[Stored data entries]
----

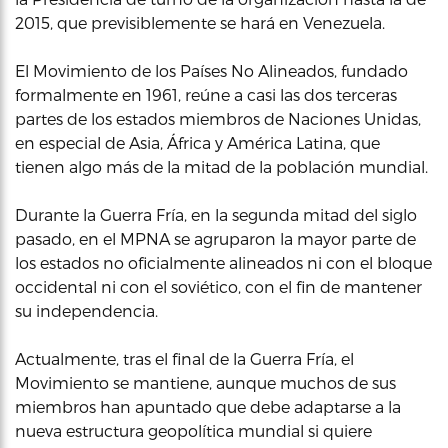
2015, que previsiblemente se hará en Venezuela.
El Movimiento de los Países No Alineados, fundado
formalmente en 1961, reúne a casi las dos terceras
partes de los estados miembros de Naciones Unidas,
en especial de Asia, África y América Latina, que
tienen algo más de la mitad de la población mundial.
Durante la Guerra Fría, en la segunda mitad del siglo
pasado, en el MPNA se agruparon la mayor parte de
los estados no oficialmente alineados ni con el bloque
occidental ni con el soviético, con el fin de mantener
su independencia.
Actualmente, tras el final de la Guerra Fría, el
Movimiento se mantiene, aunque muchos de sus
miembros han apuntado que debe adaptarse a la
nueva estructura geopolítica mundial si quiere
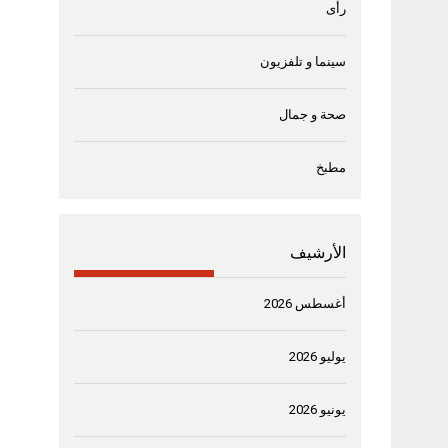
رأى
سينما و تلفزيون
صحة و جمال
مطبخ
الأرشيف
أغسطس 2026
يوليو 2026
يونيو 2026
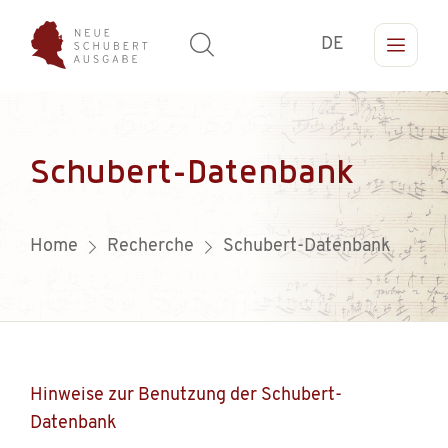
DE
Schubert-Datenbank
Home
Recherche
Schubert-Datenbank
Hinweise zur Benutzung der Schubert-
Datenbank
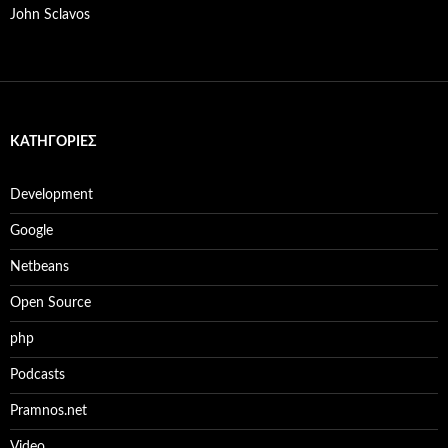
John Sclavos
KΑΤΗΓΟΡΊΕΣ
Development
Google
Netbeans
Open Source
php
Podcasts
Pramnos.net
Video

----

— REQUIRED ACTION —
Check the data above and report how many lines include the word "estados", using a bare number.

— RESPONSE AREA —
2